Two weeks ago, hundreds of people inside the Tacoma (Washington) Detention Center launched a hunger strike against its private operator, GEO Group, demanding better conditions and a moratorium on deportations. Activists, who have held vigils outside the center for years, now gather every day to support those inside. A week later the strike spread to a GEO facility in Texas. According to Maru Mora Villapando of Latino Advocacy in Tacoma, in both locations the company has isolated the strikers and in Tacoma threatened to force-feed them.

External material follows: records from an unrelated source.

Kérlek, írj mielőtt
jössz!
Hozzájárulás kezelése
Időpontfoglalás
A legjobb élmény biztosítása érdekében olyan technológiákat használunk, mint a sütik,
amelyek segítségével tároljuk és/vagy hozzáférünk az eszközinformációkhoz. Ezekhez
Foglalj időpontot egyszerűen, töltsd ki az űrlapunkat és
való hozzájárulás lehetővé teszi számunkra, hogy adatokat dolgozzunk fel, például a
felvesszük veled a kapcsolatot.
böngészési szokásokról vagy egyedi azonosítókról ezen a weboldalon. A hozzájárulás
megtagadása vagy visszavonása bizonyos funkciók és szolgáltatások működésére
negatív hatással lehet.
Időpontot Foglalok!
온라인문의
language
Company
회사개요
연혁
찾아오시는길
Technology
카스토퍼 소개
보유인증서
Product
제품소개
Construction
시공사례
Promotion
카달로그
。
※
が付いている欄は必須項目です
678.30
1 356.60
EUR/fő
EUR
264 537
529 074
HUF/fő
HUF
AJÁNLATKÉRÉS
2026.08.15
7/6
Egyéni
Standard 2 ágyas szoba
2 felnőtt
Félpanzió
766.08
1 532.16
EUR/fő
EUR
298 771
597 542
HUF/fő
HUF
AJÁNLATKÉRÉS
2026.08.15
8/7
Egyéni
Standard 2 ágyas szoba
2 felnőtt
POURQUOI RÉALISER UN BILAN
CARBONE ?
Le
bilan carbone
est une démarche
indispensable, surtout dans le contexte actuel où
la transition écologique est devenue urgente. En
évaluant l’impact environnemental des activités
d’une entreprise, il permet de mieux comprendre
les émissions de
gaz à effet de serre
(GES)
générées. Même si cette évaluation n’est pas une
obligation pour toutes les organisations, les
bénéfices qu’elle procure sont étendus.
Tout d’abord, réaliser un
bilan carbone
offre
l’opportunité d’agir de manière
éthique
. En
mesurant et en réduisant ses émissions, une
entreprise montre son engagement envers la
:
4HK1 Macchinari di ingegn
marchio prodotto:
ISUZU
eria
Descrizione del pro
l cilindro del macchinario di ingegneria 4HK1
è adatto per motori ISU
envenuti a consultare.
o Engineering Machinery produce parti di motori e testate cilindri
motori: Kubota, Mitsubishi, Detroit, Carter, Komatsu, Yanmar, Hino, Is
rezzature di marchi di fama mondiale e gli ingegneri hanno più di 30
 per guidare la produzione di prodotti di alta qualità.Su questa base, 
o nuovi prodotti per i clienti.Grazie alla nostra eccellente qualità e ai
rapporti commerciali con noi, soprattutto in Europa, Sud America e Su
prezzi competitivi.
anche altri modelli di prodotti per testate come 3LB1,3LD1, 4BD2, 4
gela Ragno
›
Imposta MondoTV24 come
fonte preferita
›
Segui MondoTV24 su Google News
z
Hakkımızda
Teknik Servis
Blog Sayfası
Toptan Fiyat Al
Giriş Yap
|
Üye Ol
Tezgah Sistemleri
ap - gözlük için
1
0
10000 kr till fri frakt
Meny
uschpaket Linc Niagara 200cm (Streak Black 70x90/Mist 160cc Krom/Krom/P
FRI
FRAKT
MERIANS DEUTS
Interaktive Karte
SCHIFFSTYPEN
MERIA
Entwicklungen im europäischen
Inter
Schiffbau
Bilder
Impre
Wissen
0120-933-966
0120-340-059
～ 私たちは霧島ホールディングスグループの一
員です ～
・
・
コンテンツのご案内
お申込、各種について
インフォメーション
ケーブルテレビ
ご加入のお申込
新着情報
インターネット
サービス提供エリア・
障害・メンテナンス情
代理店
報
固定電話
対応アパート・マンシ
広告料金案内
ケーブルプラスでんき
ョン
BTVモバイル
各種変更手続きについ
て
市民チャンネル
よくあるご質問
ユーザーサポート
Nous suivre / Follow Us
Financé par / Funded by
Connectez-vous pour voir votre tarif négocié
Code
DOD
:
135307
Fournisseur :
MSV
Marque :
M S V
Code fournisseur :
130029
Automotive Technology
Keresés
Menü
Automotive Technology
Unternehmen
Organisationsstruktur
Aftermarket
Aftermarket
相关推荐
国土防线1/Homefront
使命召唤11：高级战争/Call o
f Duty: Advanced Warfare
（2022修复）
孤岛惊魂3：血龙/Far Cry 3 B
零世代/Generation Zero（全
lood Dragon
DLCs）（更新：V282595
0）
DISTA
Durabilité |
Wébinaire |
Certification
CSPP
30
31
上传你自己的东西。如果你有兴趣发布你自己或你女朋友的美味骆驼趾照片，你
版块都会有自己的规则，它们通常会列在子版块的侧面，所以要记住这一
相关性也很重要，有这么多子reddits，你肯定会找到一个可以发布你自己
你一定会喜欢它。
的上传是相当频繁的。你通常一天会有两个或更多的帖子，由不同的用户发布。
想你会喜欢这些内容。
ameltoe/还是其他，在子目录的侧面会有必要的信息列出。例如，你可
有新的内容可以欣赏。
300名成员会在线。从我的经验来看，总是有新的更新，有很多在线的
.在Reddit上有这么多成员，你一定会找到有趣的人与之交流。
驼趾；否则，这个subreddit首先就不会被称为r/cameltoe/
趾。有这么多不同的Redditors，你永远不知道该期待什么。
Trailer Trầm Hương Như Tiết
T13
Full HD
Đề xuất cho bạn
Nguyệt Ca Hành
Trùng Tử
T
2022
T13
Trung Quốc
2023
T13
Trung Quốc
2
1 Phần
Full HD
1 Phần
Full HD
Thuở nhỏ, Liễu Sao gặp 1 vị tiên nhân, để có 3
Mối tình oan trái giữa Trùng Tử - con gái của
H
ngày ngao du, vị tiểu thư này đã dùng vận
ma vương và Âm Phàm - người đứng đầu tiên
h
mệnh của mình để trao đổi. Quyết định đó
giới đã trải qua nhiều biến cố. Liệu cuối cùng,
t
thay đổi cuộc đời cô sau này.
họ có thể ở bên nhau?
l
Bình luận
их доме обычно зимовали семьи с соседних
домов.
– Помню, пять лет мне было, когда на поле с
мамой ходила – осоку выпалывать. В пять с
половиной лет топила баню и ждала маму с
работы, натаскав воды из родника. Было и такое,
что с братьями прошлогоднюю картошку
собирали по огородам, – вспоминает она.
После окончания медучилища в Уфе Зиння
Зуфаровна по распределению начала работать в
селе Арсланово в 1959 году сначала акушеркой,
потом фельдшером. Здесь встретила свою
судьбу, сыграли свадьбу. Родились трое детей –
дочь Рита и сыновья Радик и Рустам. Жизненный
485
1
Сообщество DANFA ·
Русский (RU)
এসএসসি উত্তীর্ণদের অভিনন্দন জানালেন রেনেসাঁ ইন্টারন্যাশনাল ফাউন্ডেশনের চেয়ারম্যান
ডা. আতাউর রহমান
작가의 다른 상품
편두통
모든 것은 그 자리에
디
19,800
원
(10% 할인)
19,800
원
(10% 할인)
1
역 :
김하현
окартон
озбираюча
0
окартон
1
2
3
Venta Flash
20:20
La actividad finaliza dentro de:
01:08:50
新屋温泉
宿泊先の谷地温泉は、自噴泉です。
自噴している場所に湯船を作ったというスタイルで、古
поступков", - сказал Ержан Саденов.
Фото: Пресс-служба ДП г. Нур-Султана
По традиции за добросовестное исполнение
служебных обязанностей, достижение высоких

This is only the most dramatic action of a wave of activity around the country, in which community and labor activists, and now deportees themselves, have refused to endure increased immigration enforcement quietly. They are mostly young, deriving much of their inspiration from the Dreamers who forced the administration two years ago to begin providing legal status to some of those who otherwise would be deported. These activists refuse to wait for Congress to enact its immigration reform proposals. In fact, many reject those proposals as fatally compromised. Instead, they're organizing actions on the ground to win rights and equality:

- In Tucson, San Francisco, Phoenix, Chicago and other cities, people sat down in front of ICE buses and vans and chained themselves to vehicles to block deportations. In Tucson, they stopped the Operation Streamline anti-immigrant court, which every day sentences dozens of young border crossers, all brought before a judge in chains, to months in prison.

- Supervisors in Los Angeles and San Francisco passed resolutions demanding a moratorium on the huge wave of deportations - 2 million people in five years. The San Francisco resolution also demanded an end to the tens of thousands of immigration-related firings.

- Ju Hong - a young immigrant whose deportation was deferred in the White House's executive action two years ago - challenged President Obama at a West Coast fundraiser, telling him, "You have the power to stop deportations."

- In Burlington, Washington, immigrant farm workers from Oaxaca went on strike repeatedly last year for labor rights and better pay and to stop a grower from using the H2A guest worker program to replace them.

- In Jackson, Mississippi, immigrant-rights activists helped elect a radical African-American mayor. Their broad coalition defeated a wave of state anti-immigrant bills, as they have in every session of the Legislature for years.

This growing insurgency is a direct response to the fact that the Obama administration, like the Bush administration before it, has implemented the harshest parts of Congress' immigration reform proposals, even while Congress has been paralyzed and unable to pass them. Hundreds of thousands are deported every year. Tens of thousands more are fired from their jobs simply because they're undocumented. The number of contract guest workers brought to the United States at low wages and reduced labor rights is growing. One report by Visas Inc. put the number at 900,000 last year.